Not less than 190 police officers have been trained on the Anti-torture Act and other legislation that prohibit torture.
The training was carried out by the Human Rights Advocacy group, Access to Justice (A2J) in collaboration with the National Human Rights Commission (NHRC) & National Committee Against Torture (NCAT) to strengthen the integrity and transparency of interrogation processes.
The training workshop by A2J, supported by The Rule of Law and Anti-Corruption (ROLAC), was targeted at safeguarding crime suspects from abuse, oppression and exploitation by investigating police officers.
Sponsored by the British Council and the European Union, the workshop was conducted at the Lagos State Criminal investigation and intelligence department (SCIID), Panti, Yaba.
According to both facilitators of the training, Damian Ugwu and Idris Bala, who spoke on “Human Rights and the Local Legislations Prohibiting Torture”, No exceptional circumstances whatsoever, whether a state of war or threat to war, internal political instability or any other public emergency, may be invoked as a justification for torture.
The facilitators noted that a person who has suffered torture and other cruel, inhuman and degrading treatment or punishment may seek legal assistance in the proper handling and filing of the complaint from the Human Rights Commission.

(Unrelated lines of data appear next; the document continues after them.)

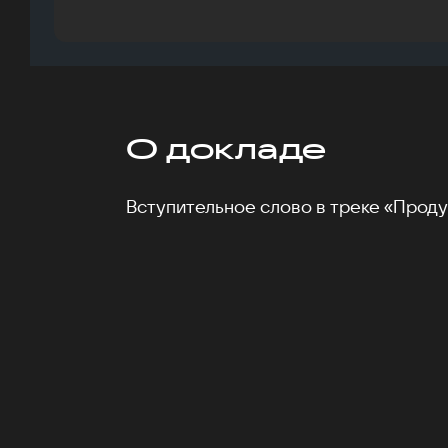
О докладе
Вступительное слово в треке «Проду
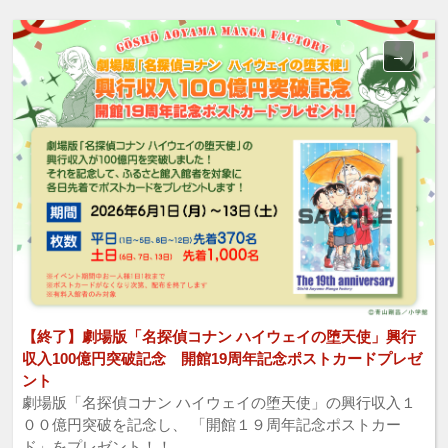
【終了】劇場版「名探偵コナン ハイウェイの堕天使」興行
収入100億円突破記念 開館19周年記念ポストカードプレゼ
ント
劇場版「名探偵コナン ハイウェイの堕天使」の興行収入１
００億円突破を記念し、 「開館１９周年記念ポストカー
ド」をプレゼント！！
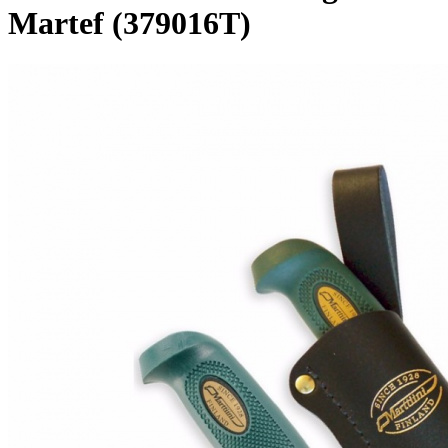
Martef (379016T)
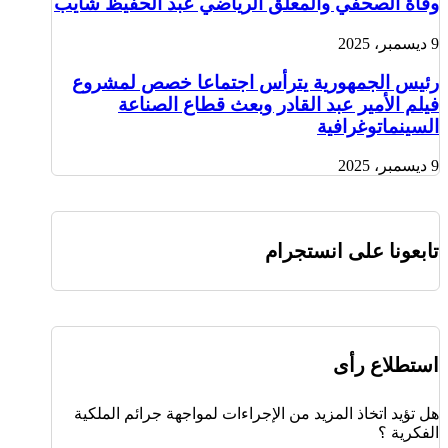
وفاة الصحفي والمعلق الرياضي عبد الحفيظ شايب
9 ديسمبر، 2025
رئيس الجمهورية يترأس اجتماعا خصص لمشروع
فيلم الأمير عبد القادر وبعث قطاع الصناعة
السينماتوغرافية
9 ديسمبر، 2025
تابعونا على انستجرام
استطلاع رأى
هل تؤيد اتخاذ المزيد من الإجراءات لمواجهة جرائم الملكية
الفكرية ؟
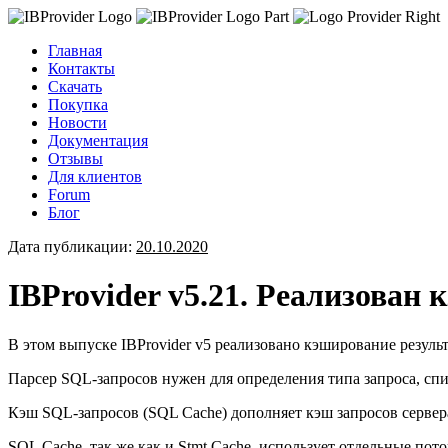
Главная
Контакты
Скачать
Покупка
Новости
Документация
Отзывы
Для клиентов
Forum
Блог
Дата публикации:
20.10.2020
IBProvider v5.21. Реализован
В этом выпуске IBProvider v5 реализовано кэширование резуль
Парсер SQL-запросов нужен для определения типа запроса, спи
Кэш SQL-запросов (SQL Cache) дополняет кэш запросов сервера 
SQL Cache, так же как и Stmt Cache, использует отдельные пот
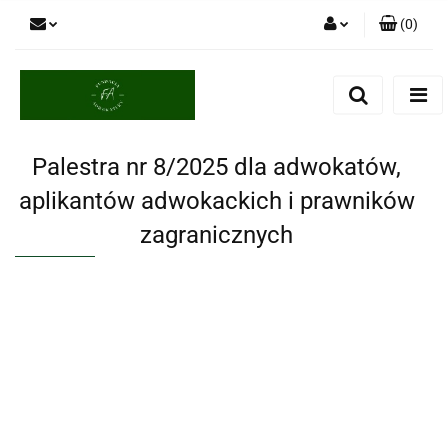
(
0
)
Zaloguj się
Zarejestruj się
Dodaj zgłoszenie
Palestra nr 8/2025 dla adwokatów,
aplikantów adwokackich i prawników
zagranicznych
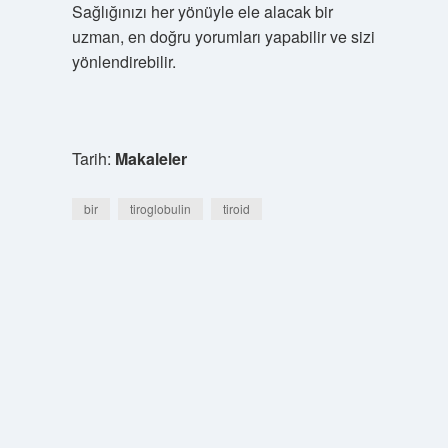
Sağlığınızı her yönüyle ele alacak bir
uzman, en doğru yorumları yapabilir ve sizi
yönlendirebilir.
Tarih:
Makaleler
bir
tiroglobulin
tiroid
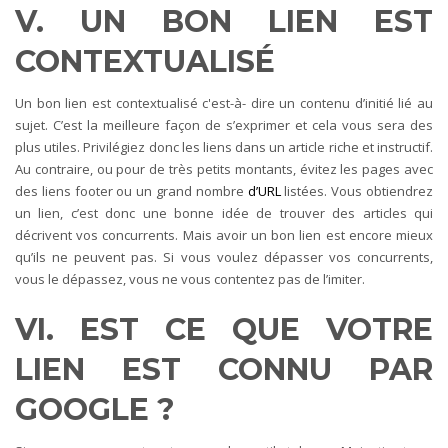
V. UN BON LIEN EST
CONTEXTUALISÉ
Un bon lien est contextualisé c'est-à- dire un contenu d’initié lié au
sujet. C’est la meilleure façon de s’exprimer et cela vous sera des
plus utiles. Privilégiez donc les liens dans un article riche et instructif.
Au contraire, ou pour de très petits montants, évitez les pages avec
des liens footer ou un grand nombre
d’URL
listées. Vous obtiendrez
un lien, c’est donc une bonne idée de trouver des articles qui
décrivent vos concurrents. Mais avoir un bon lien est encore mieux
qu’ils ne peuvent pas. Si vous voulez dépasser vos concurrents,
vous le dépassez, vous ne vous contentez pas de l’imiter.
VI. EST CE QUE VOTRE
LIEN EST CONNU PAR
GOOGLE ?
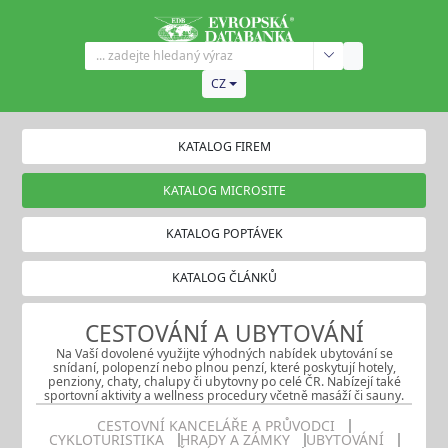
CZ
KATALOG FIREM
KATALOG MICROSITE
KATALOG POPTÁVEK
KATALOG ČLÁNKŮ
CESTOVÁNÍ A UBYTOVÁNÍ
Na Vaší dovolené využijte výhodných nabídek ubytování se
snídaní, polopenzí nebo plnou penzí, které poskytují hotely,
penziony, chaty, chalupy či ubytovny po celé ČR. Nabízejí také
sportovní aktivity a wellness procedury včetně masáží či sauny.
CESTOVNÍ KANCELÁŘE A PRŮVODCI
CYKLOTURISTIKA
HRADY A ZÁMKY
UBYTOVÁNÍ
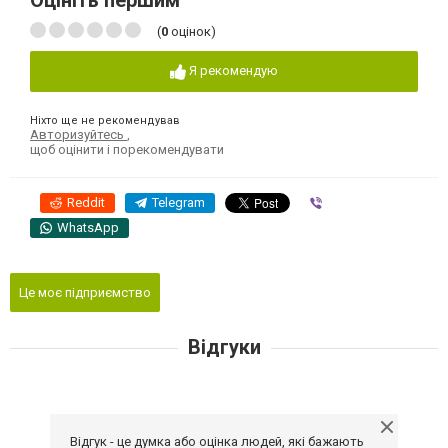
Оцініть першим
(
0
оцінок)
Я рекомендую
Ніхто ще не рекомендував
Авторизуйтесь
,
щоб оцінити і порекомендувати
Reddit
Telegram
Viber
WhatsApp
Це моє підприємство
Відгуки
Відгук - це думка або оцінка людей, які бажають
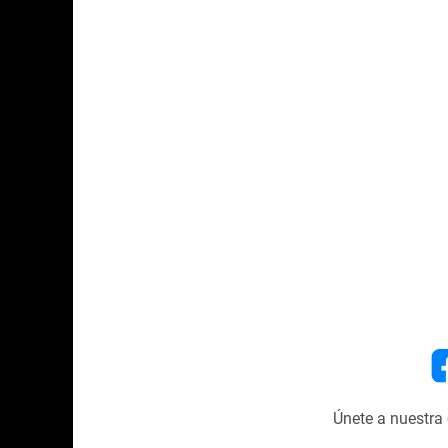
Únete a nuestr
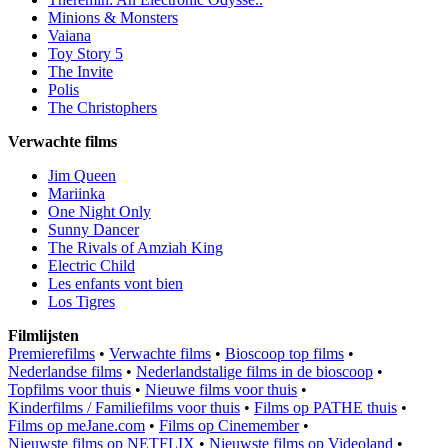
Minions & Monsters
Vaiana
Toy Story 5
The Invite
Polis
The Christophers
Verwachte films
Jim Queen
Mariinka
One Night Only
Sunny Dancer
The Rivals of Amziah King
Electric Child
Les enfants vont bien
Los Tigres
Filmlijsten
Premierefilms
•
Verwachte films
•
Bioscoop top films
•
Nederlandse films
•
Nederlandstalige films in de bioscoop
•
Topfilms voor thuis
•
Nieuwe films voor thuis
•
Kinderfilms / Familiefilms voor thuis
•
Films op PATHE thuis
•
Films op meJane.com
•
Films op Cinemember
•
Nieuwste films op NETFLIX
•
Nieuwste films op Videoland
•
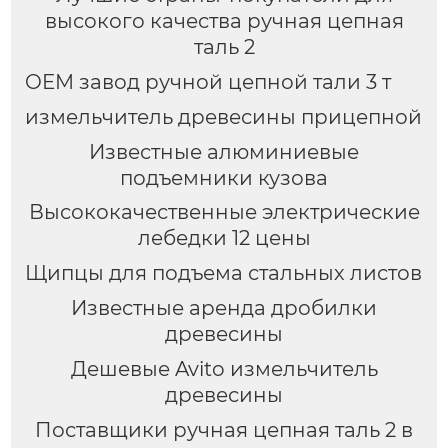
высокого качества ручная цепная
таль 2
OEM завод ручной цепной тали 3 т
измельчитель древесины прицепной
Известные алюминиевые
подъемники кузова
Высококачественные электрические
лебедки 12 цены
Щипцы для подъема стальных листов
Известные аренда дробилки
древесины
Дешевые Avito измельчитель
древесины
Поставщики ручная цепная таль 2 в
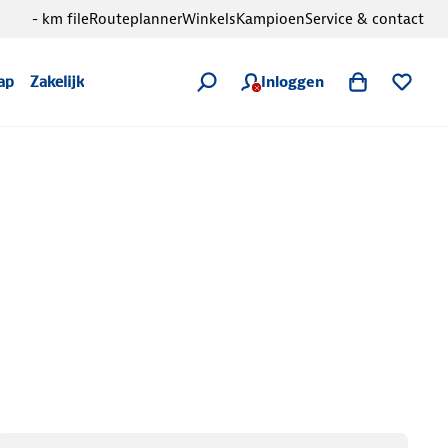
- km file
Routeplanner
Winkels
Kampioen
Service & contact
Inloggen
ap
Zakelijk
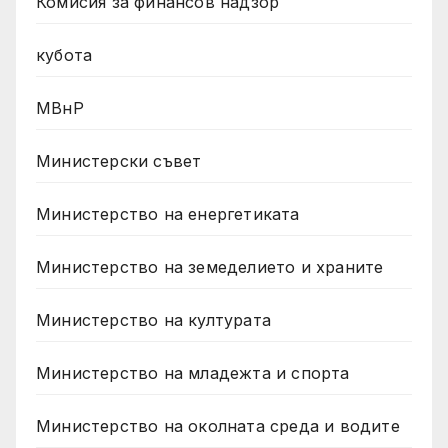
Комисия за финансов надзор
кубота
МВнР
Министерски съвет
Министерство на енергетиката
Министерство на земеделието и храните
Министерство на културата
Министерство на младежта и спорта
Министерство на околната среда и водите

The facilitators admonished the officers to abstain from any such acts of torture such as systematic beating, punching, kicking with rifle butts, electric shocks, cigarette burning, rape or sexual abuse, submersion of head in water or urine, mutilation etc.
” Any person who contravenes Section 2 of the Anti-Torture Act commits an offence and is liable upon conviction to imprisonment for terms not exceeding 25 years.
“Torture resulting in the loss of life of a person is considered as murder and shall be tried and punished under the relevant laws”, they said.